FM : Premier temps, c’est parce qu’il y a ce genre de sujet que l’un des vecteurs possible que je pense efficace, c’est la logotique, c’est à dire le temps moyen long pour faire évoluer les esprits, permettre aux gens de la fonction publique de se connecter avec l’extérieur, avec des entreprises pour prendre conscience de la réalité concrète des problèmes, et se mettre en situation de travailler en collectif pour trouver des solutions communes, partagées, donc en gros lucidité, vrai discernement et être ancrée dans la réalité. Je le répète, simple mais pas facile à mettre en œuvre, cet outil me paraît indispensable aujourd’hui tant la crise des services publics est profonde !

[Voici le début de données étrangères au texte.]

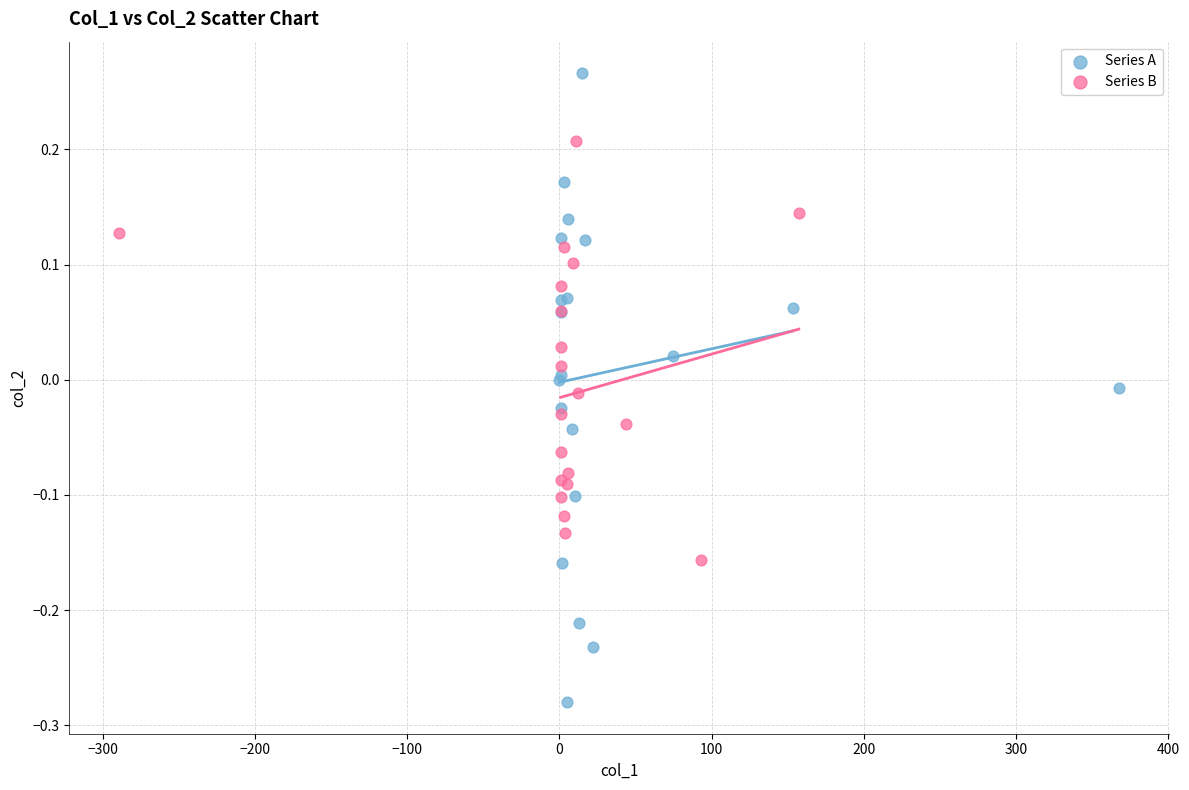

Which series has the widest spread of Y values?

Series A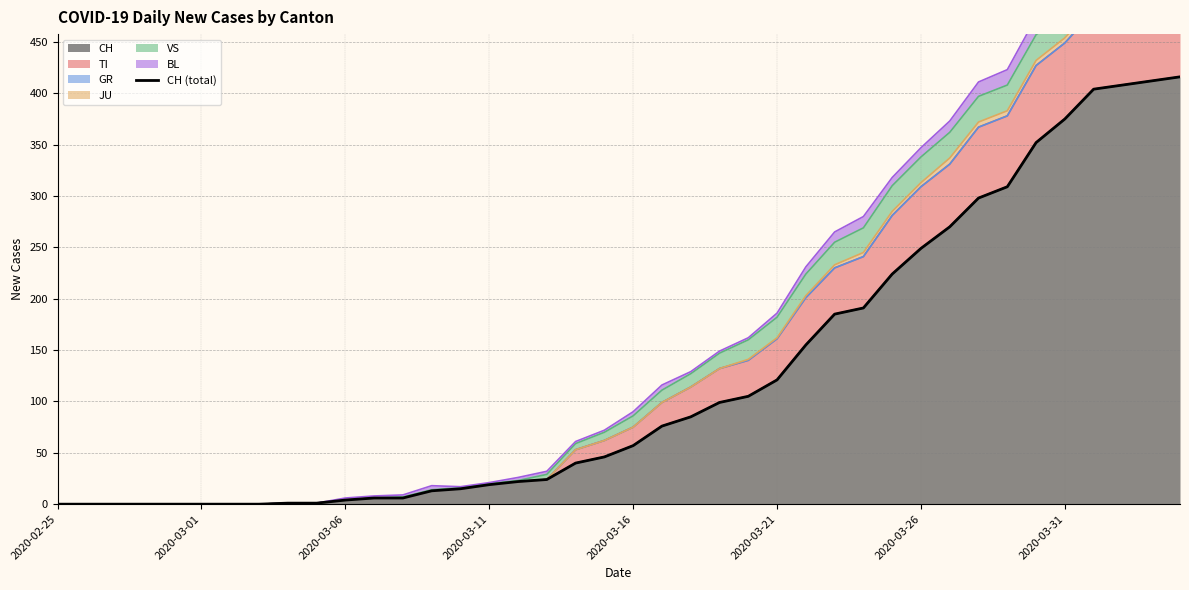

What is the maximum value for CH?

416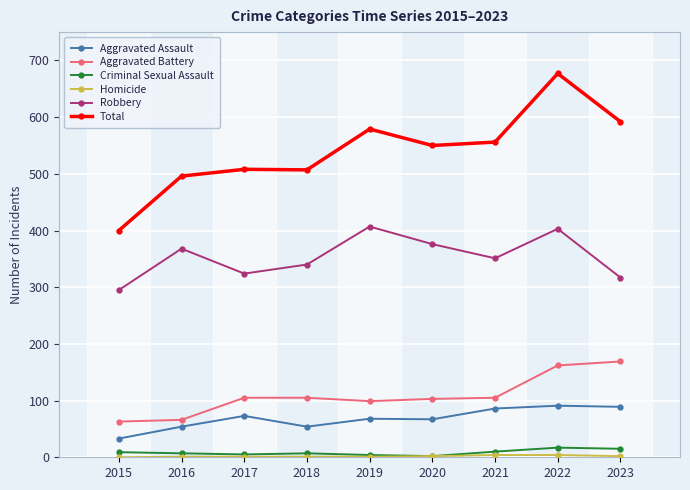

The value of Aggravated Assault at 2018 is 54. True or false?

True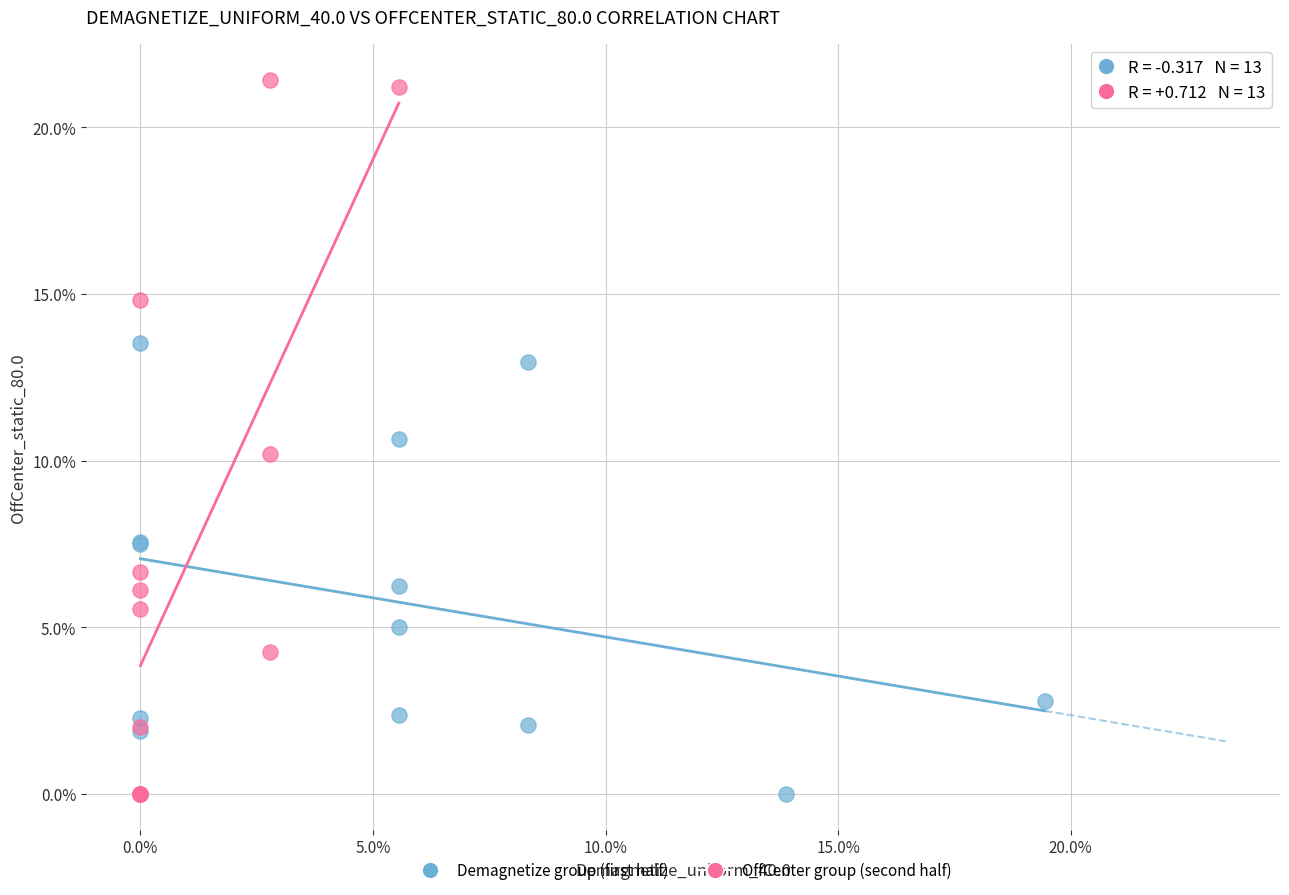

What are all the series names shown in the legend?

Demagnetize group (first half), OffCenter group (second half)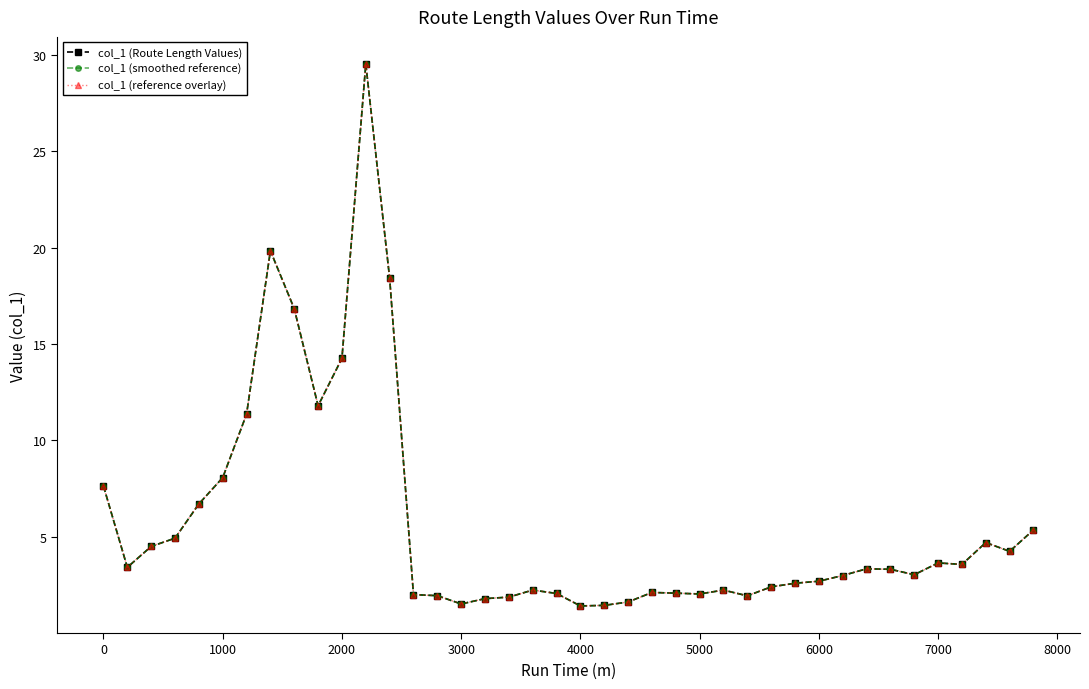

Does the chart have visible grid lines?

No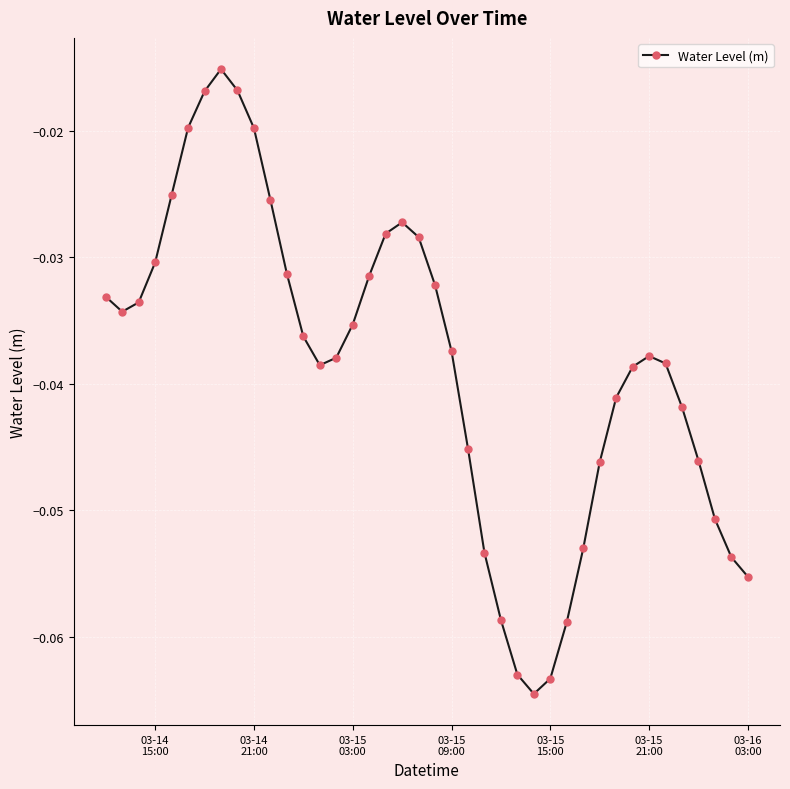

What is the sum of all values?

-1.5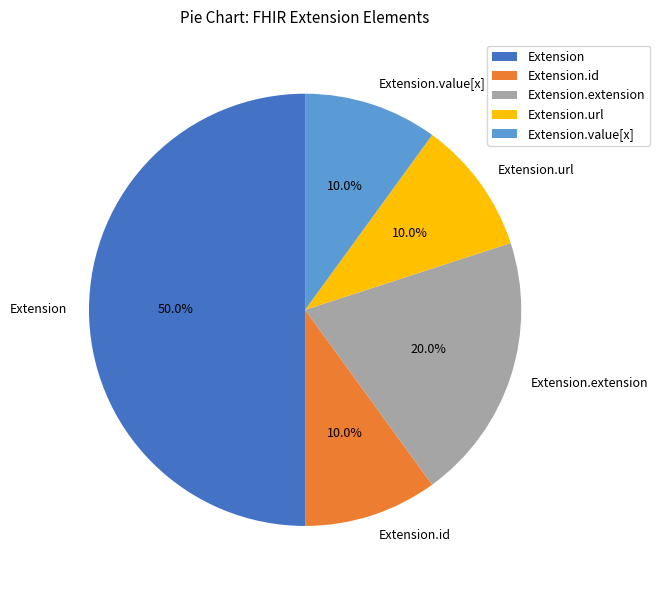

Does Extension.id represent more than half of the total?

No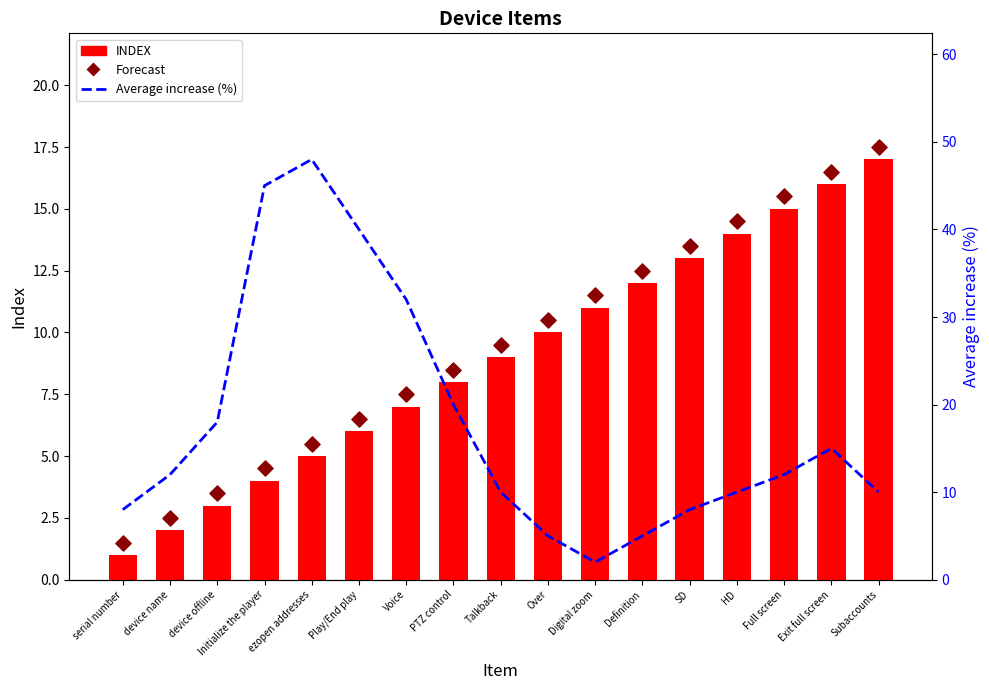

Which series contains the lowest Y value?

INDEX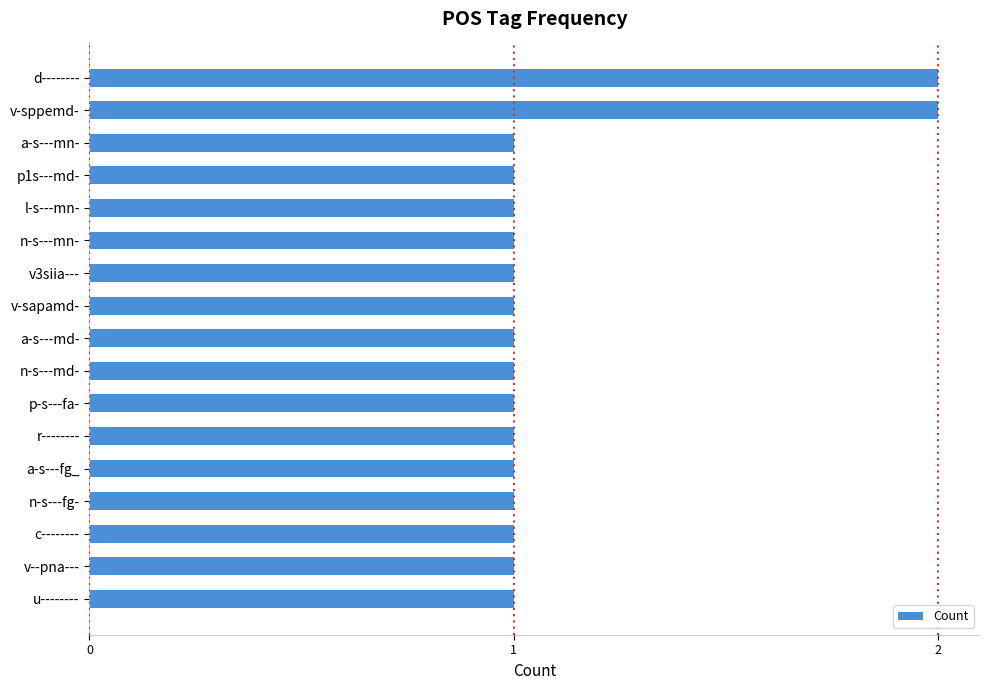

What position from the bottom is p-s---fa-?

7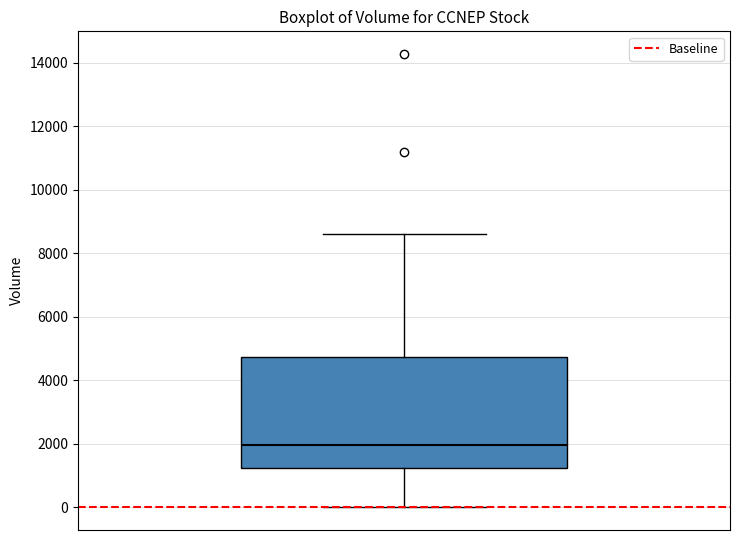

Where is the lower edge of the box on the y-axis? The values are not printed on the chart, so give them approximately, as read against the axis.

1200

La compétitivité d’un pays, d’une nation, d’un ensemble européen c’est l’efficacité d’une administration, des services publics et des entreprises. Vous parliez d’industrialisation, d’une industrie qui créée des richesses, ce n’est pas l’administration en effet qui crée les richesses, mais en revanche elle peut les gaspiller ou au contraire elle peut créer un environnement très favorable à l’industrie, à l’agriculture et au commerce c’est selon ; donc il y a tout cet ensemble-là à faire mieux fonctionner ensemble.

En fait, je suis quelque part un vrai colbertiste mais là aussi, le terme « colbertiste » a été transformé en synonyme d’État dirigiste, mais ce n’est pas ça, c’est l’alliance du privé et du public en bonne intelligence qu’avait ambitionné le grand Colbert !

Il faut beaucoup d’abnégation, d’humilité, de courage, de patience, et surtout la passion.

L’intelligence économique pose comme moyens, la transversalité des informations, la compréhension des enjeux des acteurs, la prise en compte de leurs différentes cultures, de leurs contraintes. Francis Massé a réussi avec l’université du transport aérien de l’ENAC à mettre en place une formation réunissant à la fois comme apprenants et comme intervenants tous les acteurs d’un écosystème-ici celui du transport aérien- afin de favoriser l’innovation et la transformation de ce secteur. A y regarder de près, les moyens utilisés s’ils ne sont pas exactement les mêmes, sont très semblables. Ainsi la logotique pourrait devenir un facteur d’acculturation des différents acteurs à la culture de l’intelligence économique mais surtout à la culture du combat économique.